Pixel layers are useful for more than just containing your background layer at the bottom of a huge pile of adjustment layers. Empty pixel layers have a lot of uses as well. Below your layers stack, a couple icons to the right of where you add Adjustment Layers is an icon nestled between the ‘Group’ and ‘Delete’. This creates a new blank pixel layer. Left click to create a new empty default layer, or hit Alt plus click to bring up a dialog with some options. For our demonstration purposes, Alt-click to get the menu and choose ‘Soft Light’ from the Mode dropdown, and then click ‘Fill with 50% Gray’ and click OK. If you look at your image really carefully… nothing happens. Your image is sitting there looking exactly like it did before you put a 50% gray, 100% opacity pixel layer right on top of everything. I cover blending modes more in articles including Dodge/Burn with Photoshop Blend Modes, but to keep our focus on the basics of layers, just know that 50% gray is ‘neutral’ to this blend mode, making it effectively disappear. At the top of your panel window, you’ll see the blend mode drop-down window displays the mode ‘Soft Light’ instead of ‘Normal’ as you’ve seen on the rest of your layers. So what’s useful about a layer that is invisible? Because you don’t have to leave it gray! Using the brush tool, set to a white (or other light color), and a low (20-30%) opacity and 0% hardness, you can ‘paint’ in ‘light’. As long as your brush color is brighter than 50% gray, the areas you paint on will lighten, if it is darker than 50% gray, it will darken. And the closer to 50% gray it is, the smaller the effect (though it’s easier to adjust that with opacity than the actual color in my experience). This technique is known as Dodging and Burning. While Photoshop has built in tools labeled just those two terms, using Soft-Light or Overlay blend modes on a blank or 50% gray layer allows better control, flexibility, and the ability to dodge and burn in COLOR.

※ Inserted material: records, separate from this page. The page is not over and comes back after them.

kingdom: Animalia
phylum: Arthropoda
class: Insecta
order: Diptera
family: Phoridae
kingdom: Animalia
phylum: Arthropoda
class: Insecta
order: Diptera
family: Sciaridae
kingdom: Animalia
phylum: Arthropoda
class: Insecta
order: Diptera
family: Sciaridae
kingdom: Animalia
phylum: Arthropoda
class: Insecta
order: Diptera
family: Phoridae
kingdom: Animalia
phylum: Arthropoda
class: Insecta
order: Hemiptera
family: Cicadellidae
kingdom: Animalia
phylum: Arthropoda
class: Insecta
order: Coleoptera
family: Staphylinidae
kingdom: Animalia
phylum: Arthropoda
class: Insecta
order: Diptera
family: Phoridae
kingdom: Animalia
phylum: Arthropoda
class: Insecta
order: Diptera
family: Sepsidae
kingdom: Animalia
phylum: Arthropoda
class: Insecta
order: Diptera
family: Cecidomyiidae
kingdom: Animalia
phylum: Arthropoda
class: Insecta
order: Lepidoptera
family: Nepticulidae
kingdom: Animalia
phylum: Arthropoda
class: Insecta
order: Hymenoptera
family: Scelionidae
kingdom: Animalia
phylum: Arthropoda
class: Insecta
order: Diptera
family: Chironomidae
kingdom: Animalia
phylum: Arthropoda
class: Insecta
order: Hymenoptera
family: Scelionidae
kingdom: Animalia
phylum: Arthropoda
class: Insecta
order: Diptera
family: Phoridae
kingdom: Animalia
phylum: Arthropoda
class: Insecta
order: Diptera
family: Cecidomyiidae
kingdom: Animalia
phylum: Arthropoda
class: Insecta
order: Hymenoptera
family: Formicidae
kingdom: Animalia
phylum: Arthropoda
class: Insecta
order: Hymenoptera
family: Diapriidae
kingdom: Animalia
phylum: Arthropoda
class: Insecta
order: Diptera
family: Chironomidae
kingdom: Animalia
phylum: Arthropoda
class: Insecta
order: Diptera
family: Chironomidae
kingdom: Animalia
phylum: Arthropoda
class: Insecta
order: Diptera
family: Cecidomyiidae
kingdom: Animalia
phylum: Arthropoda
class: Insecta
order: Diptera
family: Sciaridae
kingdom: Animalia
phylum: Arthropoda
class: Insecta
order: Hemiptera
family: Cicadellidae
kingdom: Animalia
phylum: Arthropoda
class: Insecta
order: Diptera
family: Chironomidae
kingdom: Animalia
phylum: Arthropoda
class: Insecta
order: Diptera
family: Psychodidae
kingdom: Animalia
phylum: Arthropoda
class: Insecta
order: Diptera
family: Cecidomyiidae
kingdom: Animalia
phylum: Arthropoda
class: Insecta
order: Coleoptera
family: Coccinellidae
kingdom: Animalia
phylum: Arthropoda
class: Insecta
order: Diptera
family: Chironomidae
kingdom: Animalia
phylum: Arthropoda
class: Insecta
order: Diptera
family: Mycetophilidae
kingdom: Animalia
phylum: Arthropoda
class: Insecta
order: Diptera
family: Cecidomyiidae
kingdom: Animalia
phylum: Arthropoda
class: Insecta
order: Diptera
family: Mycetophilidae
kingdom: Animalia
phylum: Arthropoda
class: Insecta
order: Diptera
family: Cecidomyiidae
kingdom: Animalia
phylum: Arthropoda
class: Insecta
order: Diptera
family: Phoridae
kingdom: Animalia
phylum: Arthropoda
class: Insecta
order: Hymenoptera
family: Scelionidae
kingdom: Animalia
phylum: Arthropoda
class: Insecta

With a few more adjustments which I will discuss in much more detail in a later article, here is the finished transformation to show what just a handful of layers can achieve, all while staying completely non-destructive to the original image, safely stored there at the bottom of the stack. Which brings us to the last point, what to do when you’re done. Outside of Photoshop, most other applications don’t know about nor understand layers, especially if you save your file as a .psd. You certainly can’t upload your finished image to Facebook or Instagram or your website album like this for a number of reasons, one of which being the sheer size of the file regardless of final file format. The easy answer is to take the finished image back to Lightroom which does understand and correctly display layers. My workflow has all photos starting and ending back in Lightroom, so the simple answer is to save your finished image, as a .tif or .psd (I prefer .tif), which automatically adds it back to your catalog right along side the original RAW file you brought into Photoshop. Let Lightroom be your engine for exporting the finished file into a format for distribution across the globe.